Write a function called nuc_fasta. This function should accept the name of a FASTA file as argument, read the FASTA sequences in that file, and print the nucleotide content of all the sequences. The function should print a header line, followed by the FASTA id (the sequence name) of every sequence, followed by the nucleotide content of that sequence. The output should be tab-separated. The nucleotide content should be specified as a fraction of the sequence length, with two digits in the order A, C, G and T. When you run your function on the input file /content/gdrive/MyDrive/CFB_files/sequences.fa, the output should exactly mach the following:

name	A	C	G	T
chr14:89352059-89352259	0.31	0.28	0.20	0.22
chr5:74264624-74264824	0.34	0.20	0.20	0.26
chr2:132500203-132500403	0.23	0.12	0.21	0.43
chr6:30630663-30630863	0.28	0.23	0.27	0.22
chr15_KI270905v1_alt:1999423-1999623	0.35	0.22	0.15	0.28

Tip 1: If you code is displaying 0.2 instead of 0.20, try out the following code and adapt it for your function:

x = [0.2, 0.2034]
for i in x:
  print(i, '\t', format(i, '.2f'))

Tip 2: In Exercise 7.1, you have written a function called read_fasta that reads a FASTA file and returns a dictionary. You can modify (parts of) your code in read_fasta to answer Exercise 8.7.

Exercise 8.8: motif scanning

Write a function that analyzes a FASTA file containing ChIP-seq data, by comparing the sequences in the FASTA file to an IUPAC consensus sequence (i.e., a motif). As an optional argument, a user should be able to specify a number of mismatches. As output, the function should return, for every match: (i) the ID of the sequence, and (ii) the position of the match within the sequence. For (ii), this should be the index of the starting position of the match within the sequence in the FASTA file, not the position of the sequence on the chromosome.

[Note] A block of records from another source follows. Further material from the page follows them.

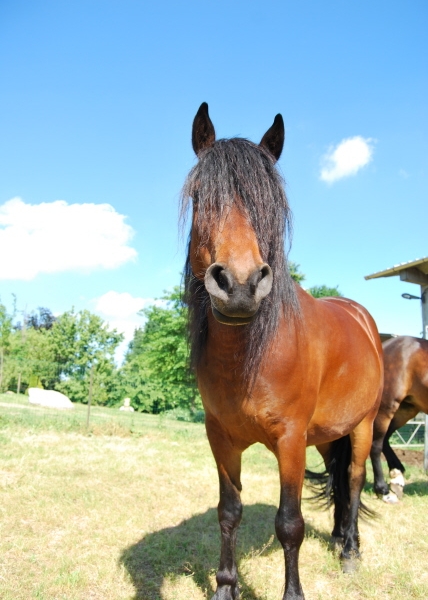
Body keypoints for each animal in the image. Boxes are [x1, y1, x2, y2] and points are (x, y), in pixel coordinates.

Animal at [182, 103, 382, 600]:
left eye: (269, 203)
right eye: (199, 194)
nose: (239, 285)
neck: (250, 357)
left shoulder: (290, 441)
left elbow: (290, 523)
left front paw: (293, 592)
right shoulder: (221, 438)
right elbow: (229, 512)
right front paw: (225, 587)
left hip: (364, 425)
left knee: (354, 481)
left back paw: (351, 552)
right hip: (328, 435)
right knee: (339, 481)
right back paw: (338, 539)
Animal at [370, 336, 426, 500]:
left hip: (404, 410)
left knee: (385, 440)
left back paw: (397, 475)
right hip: (386, 408)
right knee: (376, 445)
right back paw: (381, 488)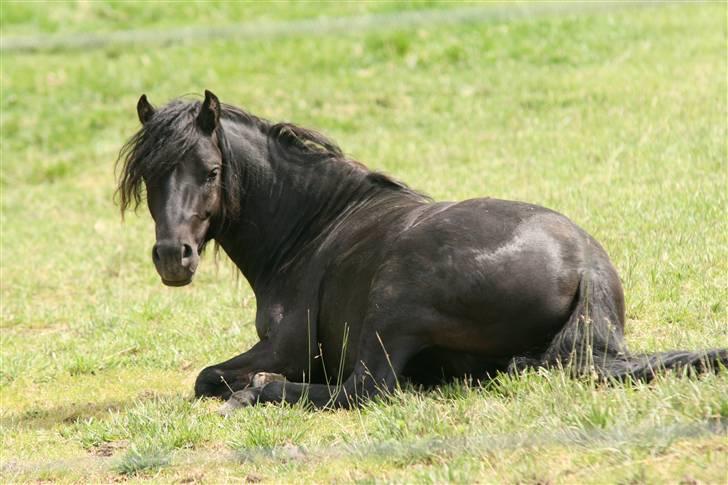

Before you begin, you may want to refresh your knowledge of ChIP-seq and motifs by reviewing the lecture materials.

Test data

You can use the following files (adapted from Chen et al. 2008), located in /content/gdrive/MyDrive/CFB_files, to test your code.

  • consensus.txt

  • c-Myc.fa

  • STAT3.fa

Please note: when you are just starting to answer this question, it may be beneficial to simply open the file consensus.txt and copy-pasting a sequence from this file directly into your code. This may help you write (and test) your code. However, in your final answer, your code should be reading the consensus sequences from this file computationally.